> [Required work]
Set down, unchanged, every line of the material from the line containing "scientific name: Senegalia greggii" down to the line containing "genus: Anoplolepis", including both of those lines.

[Start Task data]

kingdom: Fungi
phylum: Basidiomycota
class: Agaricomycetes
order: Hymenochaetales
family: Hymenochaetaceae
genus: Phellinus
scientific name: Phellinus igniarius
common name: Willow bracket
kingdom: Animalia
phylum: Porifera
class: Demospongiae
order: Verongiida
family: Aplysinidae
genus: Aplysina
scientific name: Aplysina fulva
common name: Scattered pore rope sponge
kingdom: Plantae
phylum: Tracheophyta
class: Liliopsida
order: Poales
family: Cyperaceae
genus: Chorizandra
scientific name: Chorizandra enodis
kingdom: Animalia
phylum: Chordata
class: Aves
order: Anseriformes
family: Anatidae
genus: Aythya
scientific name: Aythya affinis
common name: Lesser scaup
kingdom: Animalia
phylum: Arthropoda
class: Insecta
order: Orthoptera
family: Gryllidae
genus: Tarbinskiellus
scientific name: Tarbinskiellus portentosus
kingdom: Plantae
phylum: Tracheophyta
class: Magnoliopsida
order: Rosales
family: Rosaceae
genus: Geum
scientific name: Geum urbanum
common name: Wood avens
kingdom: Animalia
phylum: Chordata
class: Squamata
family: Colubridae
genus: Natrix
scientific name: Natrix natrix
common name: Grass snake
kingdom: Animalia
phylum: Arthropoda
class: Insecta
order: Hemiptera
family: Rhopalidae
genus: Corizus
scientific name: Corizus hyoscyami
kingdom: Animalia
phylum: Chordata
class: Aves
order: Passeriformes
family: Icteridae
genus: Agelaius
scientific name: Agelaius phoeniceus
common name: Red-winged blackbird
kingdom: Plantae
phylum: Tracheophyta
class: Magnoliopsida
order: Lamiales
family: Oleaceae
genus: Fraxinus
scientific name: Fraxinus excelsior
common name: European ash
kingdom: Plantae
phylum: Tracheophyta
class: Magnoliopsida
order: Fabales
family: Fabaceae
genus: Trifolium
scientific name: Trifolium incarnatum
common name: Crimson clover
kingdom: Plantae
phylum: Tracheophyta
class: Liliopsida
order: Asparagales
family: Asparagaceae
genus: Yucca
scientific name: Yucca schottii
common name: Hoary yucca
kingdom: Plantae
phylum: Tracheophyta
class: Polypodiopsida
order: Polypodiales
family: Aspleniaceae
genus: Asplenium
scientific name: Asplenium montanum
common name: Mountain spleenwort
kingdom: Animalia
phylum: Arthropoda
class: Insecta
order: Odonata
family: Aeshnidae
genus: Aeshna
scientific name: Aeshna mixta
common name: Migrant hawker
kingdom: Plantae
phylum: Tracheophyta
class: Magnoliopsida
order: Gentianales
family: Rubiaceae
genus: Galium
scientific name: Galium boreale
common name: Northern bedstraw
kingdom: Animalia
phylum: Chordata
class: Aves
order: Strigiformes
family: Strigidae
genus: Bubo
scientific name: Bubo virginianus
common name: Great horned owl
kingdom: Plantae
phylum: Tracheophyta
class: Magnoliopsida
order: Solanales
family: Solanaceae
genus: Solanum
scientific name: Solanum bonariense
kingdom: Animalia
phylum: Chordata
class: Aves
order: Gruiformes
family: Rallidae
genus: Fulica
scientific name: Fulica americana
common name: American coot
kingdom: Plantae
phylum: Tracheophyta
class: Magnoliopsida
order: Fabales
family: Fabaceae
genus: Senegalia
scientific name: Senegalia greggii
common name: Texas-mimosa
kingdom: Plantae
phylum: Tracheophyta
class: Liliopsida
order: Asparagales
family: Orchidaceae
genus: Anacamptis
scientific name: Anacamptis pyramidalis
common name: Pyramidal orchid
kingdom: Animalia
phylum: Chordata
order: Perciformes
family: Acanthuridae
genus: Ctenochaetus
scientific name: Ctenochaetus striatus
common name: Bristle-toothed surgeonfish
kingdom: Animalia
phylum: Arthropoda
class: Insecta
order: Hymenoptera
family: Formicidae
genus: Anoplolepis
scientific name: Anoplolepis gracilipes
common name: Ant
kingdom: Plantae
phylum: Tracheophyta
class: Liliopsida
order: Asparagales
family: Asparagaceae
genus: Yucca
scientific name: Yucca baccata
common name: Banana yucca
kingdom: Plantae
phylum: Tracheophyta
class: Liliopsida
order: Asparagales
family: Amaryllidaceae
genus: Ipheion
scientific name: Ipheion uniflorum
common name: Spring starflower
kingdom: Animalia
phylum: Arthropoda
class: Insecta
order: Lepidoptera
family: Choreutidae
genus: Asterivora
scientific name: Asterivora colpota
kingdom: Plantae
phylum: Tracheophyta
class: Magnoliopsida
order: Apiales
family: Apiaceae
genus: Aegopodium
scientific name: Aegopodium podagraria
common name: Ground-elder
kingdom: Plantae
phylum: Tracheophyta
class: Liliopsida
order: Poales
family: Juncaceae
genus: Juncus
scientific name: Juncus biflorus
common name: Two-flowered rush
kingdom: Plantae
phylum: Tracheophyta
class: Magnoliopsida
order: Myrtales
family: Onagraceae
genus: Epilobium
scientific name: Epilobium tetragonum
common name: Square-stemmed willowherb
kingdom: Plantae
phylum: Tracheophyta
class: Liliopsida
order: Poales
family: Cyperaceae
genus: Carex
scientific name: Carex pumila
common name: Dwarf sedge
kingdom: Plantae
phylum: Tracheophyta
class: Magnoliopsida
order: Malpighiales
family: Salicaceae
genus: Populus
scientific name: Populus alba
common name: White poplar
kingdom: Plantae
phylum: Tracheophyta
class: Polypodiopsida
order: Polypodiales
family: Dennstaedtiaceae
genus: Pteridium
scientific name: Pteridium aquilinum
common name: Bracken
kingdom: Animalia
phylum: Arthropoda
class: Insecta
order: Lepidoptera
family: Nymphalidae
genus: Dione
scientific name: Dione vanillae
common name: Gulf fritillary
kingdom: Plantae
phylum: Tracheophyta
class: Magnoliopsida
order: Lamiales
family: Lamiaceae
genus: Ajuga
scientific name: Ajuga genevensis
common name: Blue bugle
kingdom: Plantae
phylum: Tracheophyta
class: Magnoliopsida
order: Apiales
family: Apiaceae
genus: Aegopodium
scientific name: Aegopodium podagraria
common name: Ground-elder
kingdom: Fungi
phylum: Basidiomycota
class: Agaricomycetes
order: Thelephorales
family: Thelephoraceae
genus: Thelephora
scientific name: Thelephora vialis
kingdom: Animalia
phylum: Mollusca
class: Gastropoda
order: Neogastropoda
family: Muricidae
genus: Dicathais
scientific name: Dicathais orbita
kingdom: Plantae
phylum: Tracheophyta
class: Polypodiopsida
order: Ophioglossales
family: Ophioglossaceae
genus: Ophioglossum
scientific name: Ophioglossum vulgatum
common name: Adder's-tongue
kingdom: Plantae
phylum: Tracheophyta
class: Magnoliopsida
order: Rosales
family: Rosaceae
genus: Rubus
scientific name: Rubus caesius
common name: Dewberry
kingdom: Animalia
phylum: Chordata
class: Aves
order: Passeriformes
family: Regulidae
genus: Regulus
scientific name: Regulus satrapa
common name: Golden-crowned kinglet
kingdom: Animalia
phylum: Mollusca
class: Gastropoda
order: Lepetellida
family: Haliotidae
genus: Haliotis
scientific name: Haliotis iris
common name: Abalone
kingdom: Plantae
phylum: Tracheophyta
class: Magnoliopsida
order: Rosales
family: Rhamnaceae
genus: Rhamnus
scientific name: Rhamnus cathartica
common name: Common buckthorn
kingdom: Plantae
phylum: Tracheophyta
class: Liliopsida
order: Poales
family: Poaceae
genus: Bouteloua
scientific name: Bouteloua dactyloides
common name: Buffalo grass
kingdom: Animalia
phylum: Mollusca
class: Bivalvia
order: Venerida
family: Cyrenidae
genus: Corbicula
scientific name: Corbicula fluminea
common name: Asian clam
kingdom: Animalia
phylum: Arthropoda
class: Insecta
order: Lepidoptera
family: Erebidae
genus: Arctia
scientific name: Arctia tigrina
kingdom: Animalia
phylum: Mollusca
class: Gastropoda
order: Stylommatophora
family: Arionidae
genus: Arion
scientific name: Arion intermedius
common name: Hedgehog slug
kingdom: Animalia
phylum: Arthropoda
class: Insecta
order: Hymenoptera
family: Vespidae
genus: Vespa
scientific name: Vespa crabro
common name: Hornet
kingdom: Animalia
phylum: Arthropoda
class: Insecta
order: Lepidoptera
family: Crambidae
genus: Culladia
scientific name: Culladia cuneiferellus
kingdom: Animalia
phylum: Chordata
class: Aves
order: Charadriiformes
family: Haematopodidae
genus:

[End Task data]

> [Written response]
scientific name: Senegalia greggii
common name: Texas-mimosa
kingdom: Plantae
phylum: Tracheophyta
class: Liliopsida
order: Asparagales
family: Orchidaceae
genus: Anacamptis
scientific name: Anacamptis pyramidalis
common name: Pyramidal orchid
kingdom: Animalia
phylum: Chordata
order: Perciformes
family: Acanthuridae
genus: Ctenochaetus
scientific name: Ctenochaetus striatus
common name: Bristle-toothed surgeonfish
kingdom: Animalia
phylum: Arthropoda
class: Insecta
order: Hymenoptera
family: Formicidae
genus: Anoplolepis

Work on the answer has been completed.